I think that this is rubbish (the general and statistically present bit) because 5 is totally unmeasurable and woolly. A statement that broad is meaningless. For anyone to talk about statistics there must have been some sort of determination of families that followed these "rules" and those that didn't, and then some sort of measure of "happiness" where it was shown that the first group were happier than the second.
I think that this is a collection of values that the speaker likes and thinks is associated with "good" children, and that this has been conflated with "happiness". The idea that good=happy is totally iffy in my book as well.
I like Warto's list, but really because it fits with my values as to what I think a good childhood should be about.
As it happens I was brought up with parents who very much endorsed those values (give or take) but although I had manners, and generally knew how to appear respectful, was grateful for a pretty good deal in life, I was also angry and isolated, and I am sure I at times felt very entitled and was also spoilt (I was a teenager after all!).
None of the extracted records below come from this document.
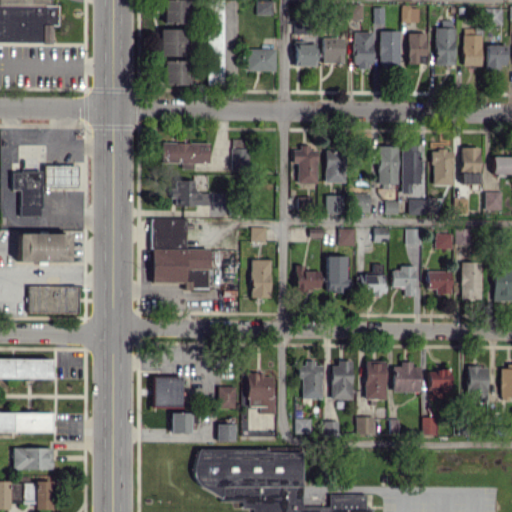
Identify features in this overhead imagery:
building: (261, 6)
building: (352, 10)
building: (173, 11)
building: (407, 12)
building: (376, 14)
building: (491, 14)
building: (26, 20)
building: (298, 26)
building: (170, 41)
building: (213, 41)
building: (442, 42)
building: (386, 47)
building: (414, 47)
building: (330, 49)
building: (360, 49)
building: (302, 53)
building: (493, 55)
building: (258, 58)
road: (56, 64)
building: (174, 71)
road: (255, 108)
road: (61, 135)
road: (58, 139)
building: (236, 152)
building: (303, 163)
building: (467, 164)
building: (500, 164)
building: (331, 165)
building: (384, 165)
building: (407, 166)
building: (439, 166)
building: (58, 174)
road: (60, 176)
building: (26, 190)
building: (186, 193)
building: (490, 199)
building: (301, 202)
road: (60, 203)
building: (331, 203)
building: (360, 204)
building: (414, 205)
building: (388, 206)
road: (281, 208)
road: (2, 216)
road: (396, 219)
building: (166, 230)
building: (255, 233)
building: (377, 233)
building: (343, 235)
building: (410, 235)
building: (459, 235)
building: (440, 239)
building: (40, 246)
road: (111, 256)
building: (178, 266)
building: (333, 273)
building: (257, 277)
building: (304, 277)
building: (402, 278)
road: (55, 279)
building: (467, 279)
building: (436, 280)
building: (500, 280)
building: (367, 283)
building: (50, 298)
road: (255, 332)
building: (403, 376)
building: (372, 378)
building: (308, 379)
building: (338, 379)
building: (504, 381)
building: (436, 382)
building: (474, 383)
building: (163, 390)
building: (257, 391)
building: (23, 394)
building: (223, 396)
building: (177, 421)
building: (299, 424)
building: (362, 424)
building: (390, 424)
building: (426, 425)
building: (328, 426)
building: (222, 431)
road: (388, 441)
building: (29, 457)
building: (261, 480)
building: (32, 492)
building: (3, 493)
road: (438, 504)
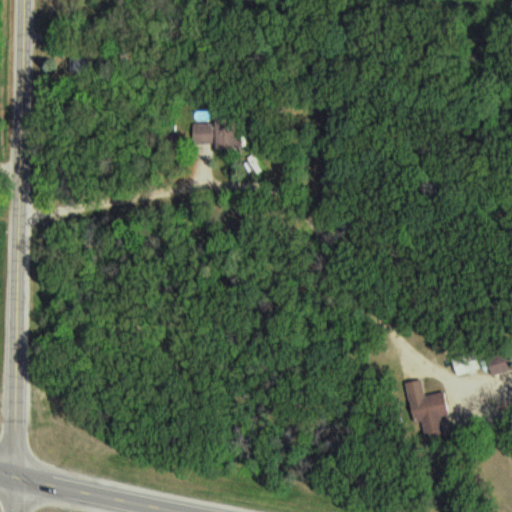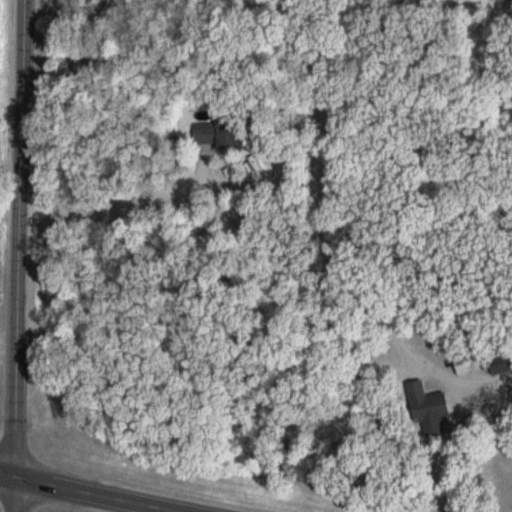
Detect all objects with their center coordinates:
road: (16, 255)
building: (469, 363)
building: (503, 364)
building: (430, 402)
road: (92, 492)
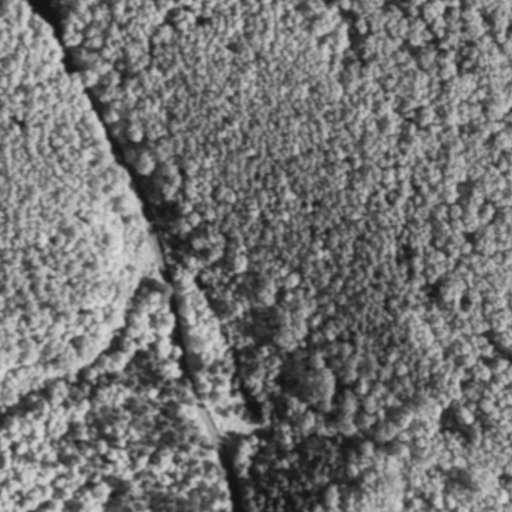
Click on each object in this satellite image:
road: (161, 246)
road: (109, 340)
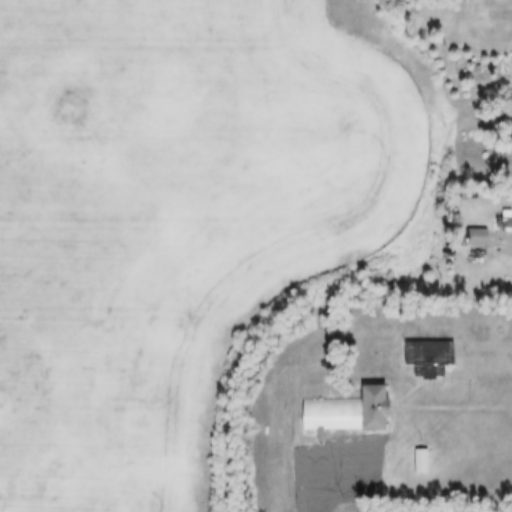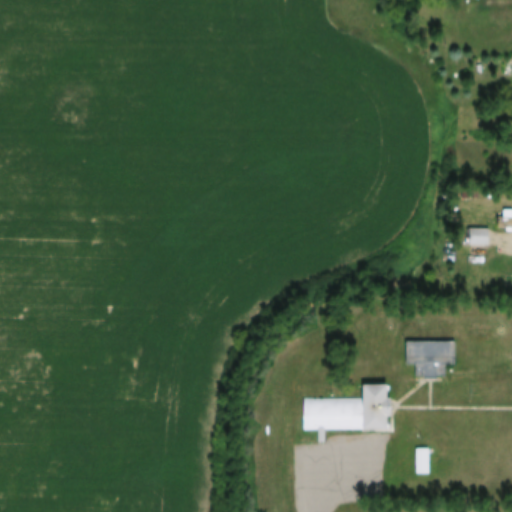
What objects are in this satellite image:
building: (511, 167)
building: (469, 187)
building: (505, 212)
building: (504, 223)
building: (479, 228)
building: (478, 238)
road: (510, 243)
building: (429, 350)
building: (430, 355)
building: (348, 404)
building: (350, 414)
building: (423, 454)
parking lot: (347, 460)
building: (422, 463)
road: (318, 475)
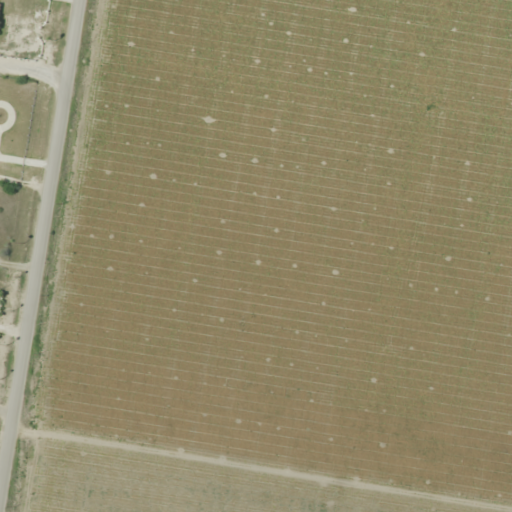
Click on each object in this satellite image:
building: (1, 9)
road: (38, 242)
road: (6, 409)
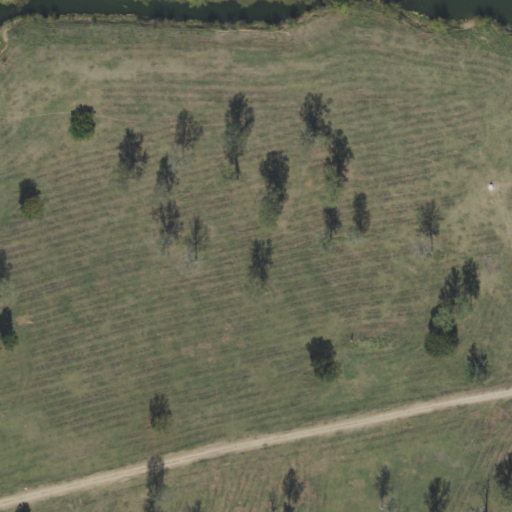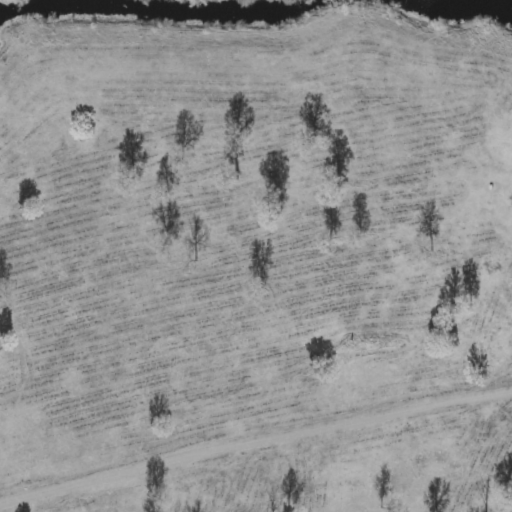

Mainly because the unconditional love was often missing.
I do think this list includes some important things.
Meal times can be a time for the family to be together. But this can be done at other times too (and it does assume a certain style of family life).
Having a part to play in looking after your home/private space is important too (but I don't think having a cleaning lady for example is bad for your personal morals or happiness - in fact it made me very happy indeed).
Not being glued to a screen all day is a good thing (although I prefer some fresh air/exercise as the emphasis) although I don't see books in that sentence, and I think having your nose stuck in a book is just as antisocial (I come from a family of bookworms)
I think the "spiritual dimension" line is bull through and through
The last one is a bit weebly too - "contributes in some way" again too wide - is my family happier because I now go to a PTA meeting every other month or so? Was I happier because my mother did voluntary work ? Was my family happier when I worked for the NHS I wonder?
I think that these are very middle class values/assumptions, fitting nicely with a dad at work, mum at home type lifestyle.